Here we will fit for different degrees of freedom for 2 to 10.
```{r}
par(mfrow = c(3,3)) # 3 x 3 grid
all.dfs = rep(NA, 9)
for (i in 2:10) {
fit.ss = smooth.spline(concrete_df$Water, concrete_df$CompressiveStrength, df = i)
pred.ss <- predict(fit.ss, x = water.grid)
plot(concrete_df$Water, concrete_df$CompressiveStrength, cex = .5, col = "darkgrey")
title(paste("Degrees of freedom = ", round(fit.ss$df)), outer = F)
lines(water.grid, pred.ss$y, lwd = 2, col = "blue")
}
```
## Question D
Here I will find a GAM using all the predictors.
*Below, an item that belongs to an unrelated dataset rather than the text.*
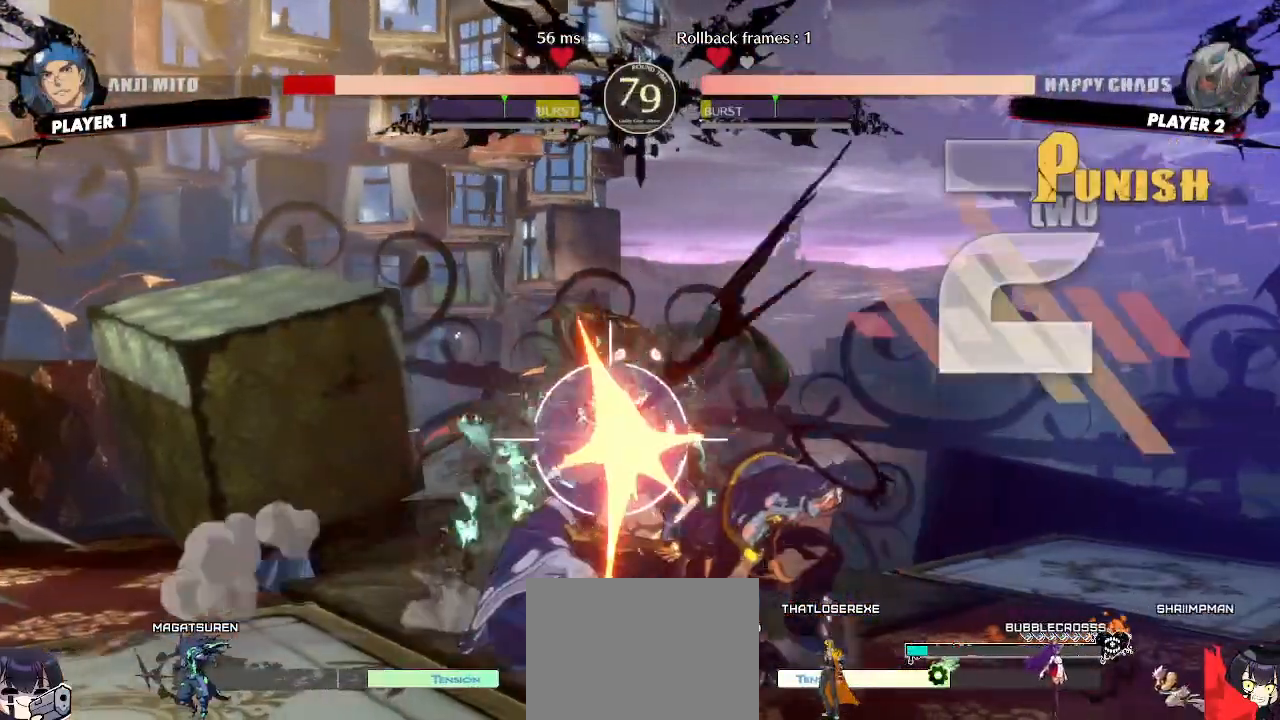
{"dt_ms": 500, "buttons": ["DPAD_DOWN"], "events": [[300, "DPAD_DOWN", "down"], [367, "D", "down"], [417, "D", "up"]]}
From the feature plot, Water and Age doesn't look line so I'll fit a smooth spline on those variables.
```{r}
gam.m1 = mgcv::gam(CompressiveStrength ~ Cement + BlastFurnaceSlag + FlyAsh + s(Water) + Superplasticizer + CoarseAggregate + FineAggregate + s(Age), data = concrete_df)
par(mfrow = c(1,2))
plot(gam.m1)
```
```{r}
gam.m2 = mgcv::gam(CompressiveStrength ~ Cement + BlastFurnaceSlag + FlyAsh + Water + Superplasticizer + CoarseAggregate + FineAggregate + Age, data = concrete_df)
anova(gam.m1, gam.m2, test = 'F')
```
According the p-value the anova, non linear model with splines on Age and Water is better.